▶ [ABOUT THIS EXERCISE] Print the passage from the letter to the Stevenson community word for word, starting with the words "Even what some" and ending after "of your intent.".

▶ [SELECTED EXCERPT]
════════════════════
|Dear Stevenson Community:
The fact that anti-Asian hate crimes, which are sadly nothing new in the United States, have increased over 150% in the past year must concern us all. Since the start of the COVID-19 pandemic, there have been nearly 3800 such crimes reported across the United States, and surely many more shameful incidents have gone unreported. This week’s shooting in Atlanta, in which six out of the eight victims who died were of Asian descent and four of these were Korean immigrant women, is especially horrific and distressing, as are remarks made subsequently by law enforcement officers and media pundits that seem to sympathize with the perpetrator, and downplay the race and gender-based nature of these brutal murders in ways that contribute to the invisibility of the Asian American Pacific Islander community and women.
In the best traditions of our School, I encourage you to pay attention and to take meaningful action. Please join me, my colleagues across all three divisions, your peers and their families, and our alumni in rising to speak out against this type of hate, as well as hate in all its forms. I encourage you to learn more about what is happening now and what has happened in the past, and then reach out to your friends who identify as Asian American Pacific Islander to acknowledge these events, to see how they are doing, and to express your solidarity and support.
Since its founding in 1952, Stevenson has sought to knit together the future of our world one friendship at a time. For this goal to be a truly worthy one, these friendships must cross such boundaries of identity as nationality, race, ethnicity, socioeconomic status, gender, sexual orientation, and religion. For this goal to matter beyond the borders of our campuses, we must choose to be forever alert to hate and injustice, and cultivate the courage, skill, and presence of mind to not turn away from hateful things that people say and do because we are fearful or embarrassed--or because their words and deeds are not directed specifically at us.
Even what some might mistake for inconsequential moments—a conspiratorial smirk behind someone’s back; a question which, though asked without either malice or empathy, is nonetheless insensitive; someone casually employing a stereotype that, by diminishing someone else’s unique identity and self-esteem, lands with the violent force of a closed fist—each one of these examples represents monumental opportunities for us to bravely stand up for what is right, for ourselves as well as for others. To fail to take action when such opportunities appear is to imperil others’ wellbeing, as well as our School’s core values, and may haunt us for the rest of our lives. And if a peer rises up to correct what they perceive to be your error, greet their courage with the respect it deserves, and give some serious thought to your actions, regardless of your intent.
It is devastatingly sad that humanity still struggles in this way. And yet, our School community can strive to provide the gift of a good example to the world in this regard. Stevenson is a place where we can work together to learn how to make a difference. It is in this hopeful spirit I invite us to not succumb to exasperation and exhaustion, but rather to meet darkness with light, hate with love, ignorance with education, and insensitivity with fierce patience and unrelenting courage. And, as always, we must remember to turn to one another for support and encouragement when we feel scared, angry, or worn down.
════════════════════
▶ [DATA LISTING]
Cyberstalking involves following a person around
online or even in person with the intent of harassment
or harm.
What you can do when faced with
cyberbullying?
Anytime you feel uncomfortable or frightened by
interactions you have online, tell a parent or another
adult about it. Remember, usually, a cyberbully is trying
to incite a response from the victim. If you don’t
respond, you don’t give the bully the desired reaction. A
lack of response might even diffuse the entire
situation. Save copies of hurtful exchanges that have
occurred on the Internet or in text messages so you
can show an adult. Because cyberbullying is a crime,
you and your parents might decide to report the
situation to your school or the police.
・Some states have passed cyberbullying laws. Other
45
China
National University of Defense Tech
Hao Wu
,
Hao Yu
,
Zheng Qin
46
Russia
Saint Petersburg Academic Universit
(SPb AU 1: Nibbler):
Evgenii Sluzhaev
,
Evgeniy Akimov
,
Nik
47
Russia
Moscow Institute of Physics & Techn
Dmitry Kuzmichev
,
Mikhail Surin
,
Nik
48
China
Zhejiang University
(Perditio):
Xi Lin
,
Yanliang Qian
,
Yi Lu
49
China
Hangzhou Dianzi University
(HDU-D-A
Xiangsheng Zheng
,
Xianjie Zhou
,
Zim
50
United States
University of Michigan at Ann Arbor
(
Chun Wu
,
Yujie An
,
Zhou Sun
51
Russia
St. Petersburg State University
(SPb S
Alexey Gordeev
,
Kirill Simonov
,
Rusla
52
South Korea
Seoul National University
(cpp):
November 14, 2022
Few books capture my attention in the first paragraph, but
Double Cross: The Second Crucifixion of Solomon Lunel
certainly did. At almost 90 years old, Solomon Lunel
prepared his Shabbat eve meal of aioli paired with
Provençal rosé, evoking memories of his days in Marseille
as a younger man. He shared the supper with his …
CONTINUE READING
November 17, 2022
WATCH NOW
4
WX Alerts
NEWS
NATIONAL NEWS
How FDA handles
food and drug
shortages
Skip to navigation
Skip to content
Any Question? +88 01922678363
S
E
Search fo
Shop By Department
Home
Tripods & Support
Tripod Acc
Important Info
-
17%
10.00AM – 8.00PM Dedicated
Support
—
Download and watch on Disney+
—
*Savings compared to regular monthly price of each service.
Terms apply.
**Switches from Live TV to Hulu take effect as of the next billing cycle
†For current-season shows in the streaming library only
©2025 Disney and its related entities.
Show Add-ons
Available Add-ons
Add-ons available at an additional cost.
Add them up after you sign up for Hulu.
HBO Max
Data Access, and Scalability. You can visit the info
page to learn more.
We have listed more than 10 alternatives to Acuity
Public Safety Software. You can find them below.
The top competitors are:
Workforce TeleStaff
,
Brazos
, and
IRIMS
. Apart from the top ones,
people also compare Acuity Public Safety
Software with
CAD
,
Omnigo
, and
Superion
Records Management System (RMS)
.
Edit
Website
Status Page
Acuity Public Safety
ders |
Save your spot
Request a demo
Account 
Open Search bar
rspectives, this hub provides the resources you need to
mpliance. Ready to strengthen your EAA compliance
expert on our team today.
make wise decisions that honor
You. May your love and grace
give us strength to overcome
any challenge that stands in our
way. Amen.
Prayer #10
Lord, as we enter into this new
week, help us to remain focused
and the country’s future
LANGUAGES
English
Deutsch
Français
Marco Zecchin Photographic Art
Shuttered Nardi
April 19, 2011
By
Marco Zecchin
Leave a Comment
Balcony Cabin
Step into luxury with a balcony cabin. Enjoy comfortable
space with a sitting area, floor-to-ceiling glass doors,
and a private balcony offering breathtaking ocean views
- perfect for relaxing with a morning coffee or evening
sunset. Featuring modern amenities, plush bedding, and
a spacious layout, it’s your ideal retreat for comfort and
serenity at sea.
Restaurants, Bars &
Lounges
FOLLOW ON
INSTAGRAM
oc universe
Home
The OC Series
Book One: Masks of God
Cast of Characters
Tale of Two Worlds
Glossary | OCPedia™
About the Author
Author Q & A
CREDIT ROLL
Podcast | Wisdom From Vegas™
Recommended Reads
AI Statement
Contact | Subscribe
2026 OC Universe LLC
════════════════════
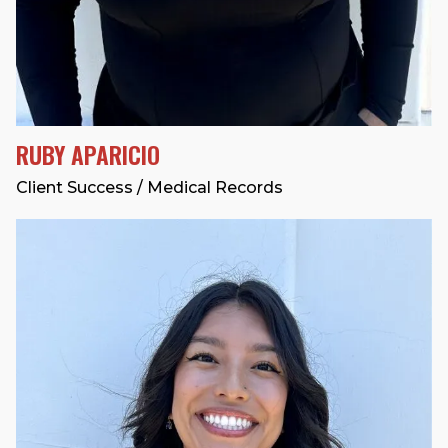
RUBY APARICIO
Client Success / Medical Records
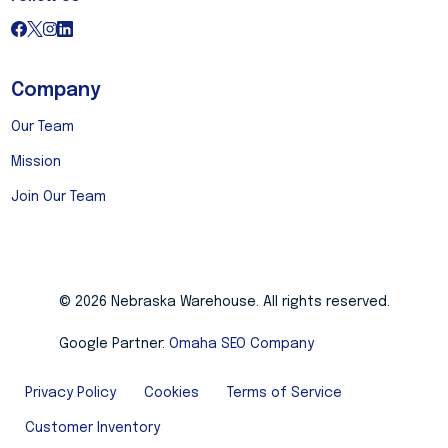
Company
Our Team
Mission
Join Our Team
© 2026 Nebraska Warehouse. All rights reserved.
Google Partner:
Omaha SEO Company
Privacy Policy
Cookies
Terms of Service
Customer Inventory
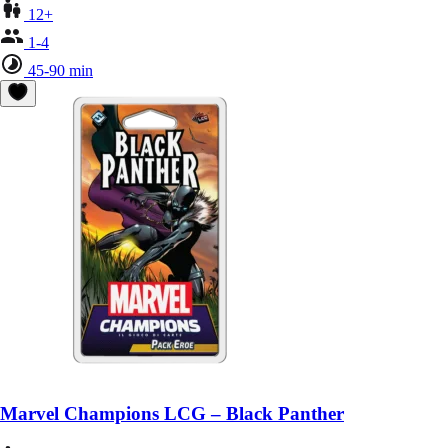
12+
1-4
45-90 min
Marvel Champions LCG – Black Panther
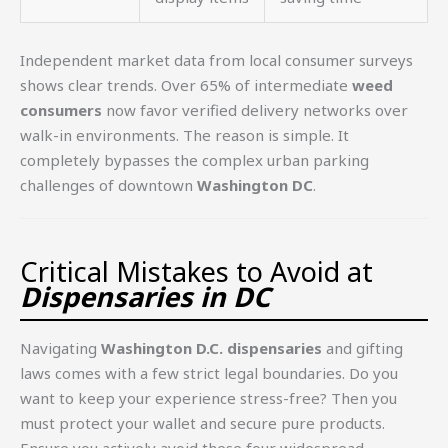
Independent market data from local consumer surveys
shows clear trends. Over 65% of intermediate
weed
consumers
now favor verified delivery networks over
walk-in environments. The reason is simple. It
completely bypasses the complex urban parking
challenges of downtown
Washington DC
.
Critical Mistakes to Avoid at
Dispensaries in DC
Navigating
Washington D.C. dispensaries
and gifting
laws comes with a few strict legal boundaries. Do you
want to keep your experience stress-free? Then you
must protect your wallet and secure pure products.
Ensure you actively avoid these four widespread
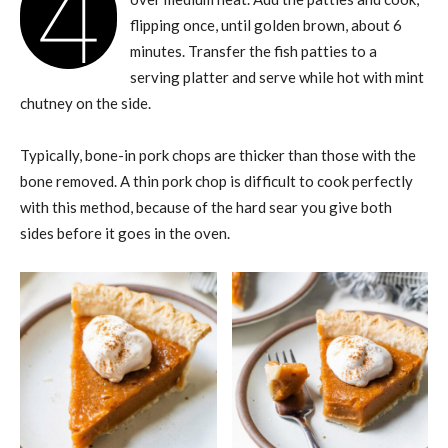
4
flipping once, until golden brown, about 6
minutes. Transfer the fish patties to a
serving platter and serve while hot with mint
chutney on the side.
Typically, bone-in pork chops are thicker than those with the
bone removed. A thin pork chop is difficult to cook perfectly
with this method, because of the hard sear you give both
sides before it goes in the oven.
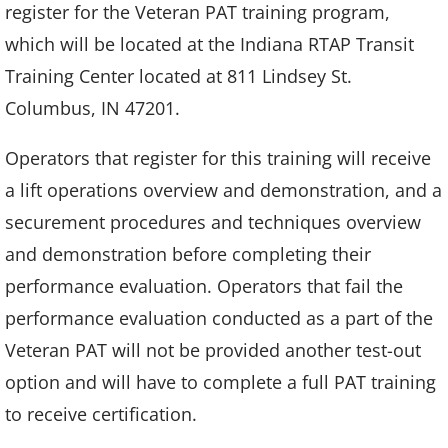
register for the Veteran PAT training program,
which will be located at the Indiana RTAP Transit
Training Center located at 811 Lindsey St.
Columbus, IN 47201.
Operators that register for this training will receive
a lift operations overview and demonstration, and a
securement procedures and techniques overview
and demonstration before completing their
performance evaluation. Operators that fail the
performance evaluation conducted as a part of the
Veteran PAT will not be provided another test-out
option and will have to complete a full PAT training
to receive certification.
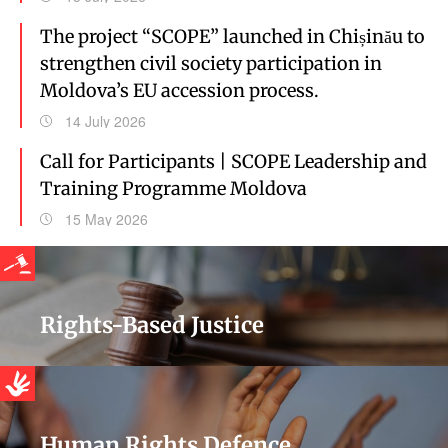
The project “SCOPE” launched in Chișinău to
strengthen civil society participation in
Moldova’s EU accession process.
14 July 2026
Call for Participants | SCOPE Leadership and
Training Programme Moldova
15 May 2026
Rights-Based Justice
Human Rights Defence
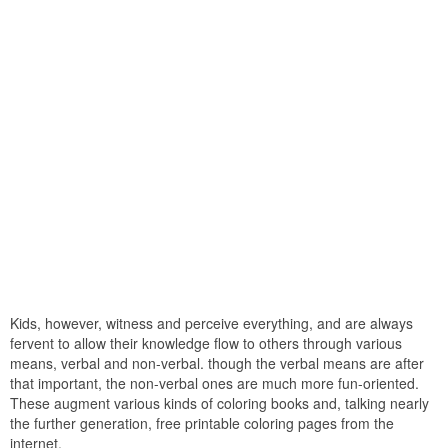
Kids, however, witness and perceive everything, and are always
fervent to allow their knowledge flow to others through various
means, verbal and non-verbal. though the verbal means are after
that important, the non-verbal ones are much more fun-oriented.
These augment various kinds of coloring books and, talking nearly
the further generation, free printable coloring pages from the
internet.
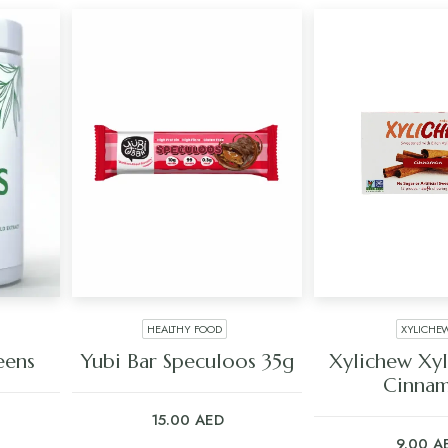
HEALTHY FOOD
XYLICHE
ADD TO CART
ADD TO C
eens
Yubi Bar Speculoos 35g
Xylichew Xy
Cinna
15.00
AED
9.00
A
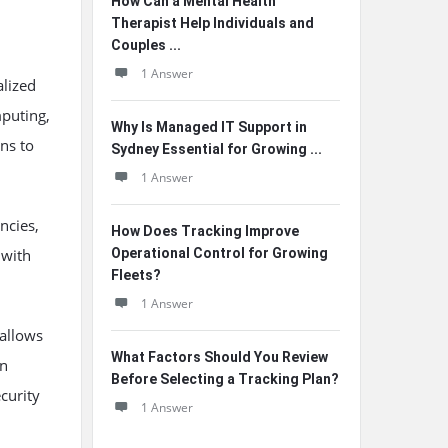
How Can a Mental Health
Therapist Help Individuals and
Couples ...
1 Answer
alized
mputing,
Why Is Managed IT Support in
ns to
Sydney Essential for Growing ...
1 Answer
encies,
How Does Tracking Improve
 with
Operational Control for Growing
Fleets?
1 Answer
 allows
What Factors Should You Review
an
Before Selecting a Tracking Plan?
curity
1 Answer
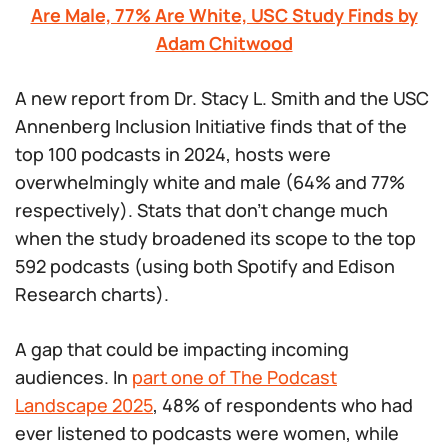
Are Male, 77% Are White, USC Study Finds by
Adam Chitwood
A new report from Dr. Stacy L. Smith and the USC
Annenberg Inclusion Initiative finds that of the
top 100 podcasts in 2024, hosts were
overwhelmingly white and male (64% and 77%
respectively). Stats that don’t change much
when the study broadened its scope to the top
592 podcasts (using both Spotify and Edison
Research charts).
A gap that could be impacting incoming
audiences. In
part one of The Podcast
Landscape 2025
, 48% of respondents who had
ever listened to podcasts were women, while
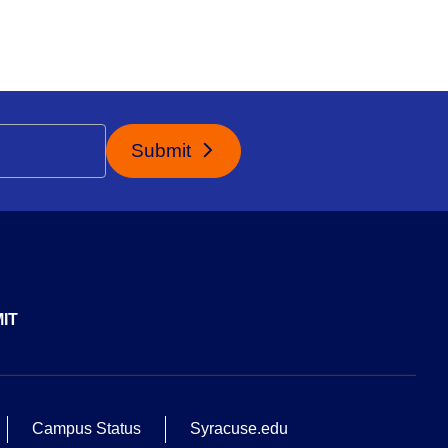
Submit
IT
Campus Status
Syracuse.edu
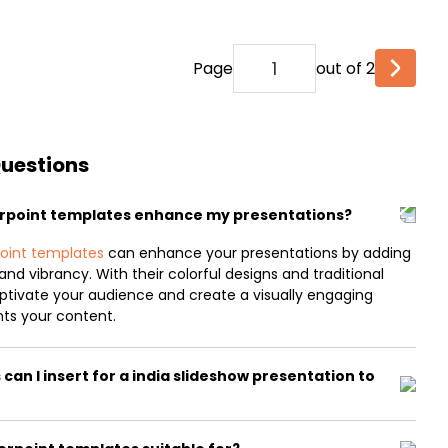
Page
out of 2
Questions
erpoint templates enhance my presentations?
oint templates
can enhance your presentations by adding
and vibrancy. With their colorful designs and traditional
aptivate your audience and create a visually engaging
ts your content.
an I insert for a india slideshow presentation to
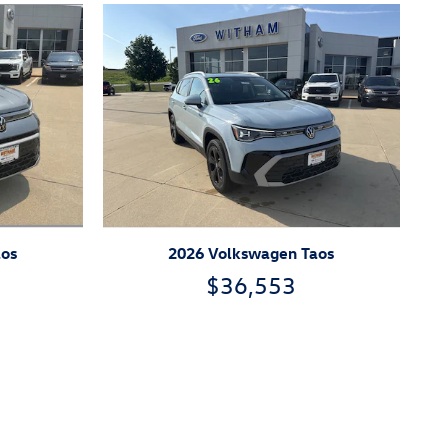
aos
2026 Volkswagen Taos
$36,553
════════════════════
▶ [SOLUTION FOR THIS PROBLEM]
Even what some might mistake for inconsequential moments—a conspiratorial smirk behind someone’s back; a question which, though asked without either malice or empathy, is nonetheless insensitive; someone casually employing a stereotype that, by diminishing someone else’s unique identity and self-esteem, lands with the violent force of a closed fist—each one of these examples represents monumental opportunities for us to bravely stand up for what is right, for ourselves as well as for others. To fail to take action when such opportunities appear is to imperil others’ wellbeing, as well as our School’s core values, and may haunt us for the rest of our lives. And if a peer rises up to correct what they perceive to be your error, greet their courage with the respect it deserves, and give some serious thought to your actions, regardless of your intent.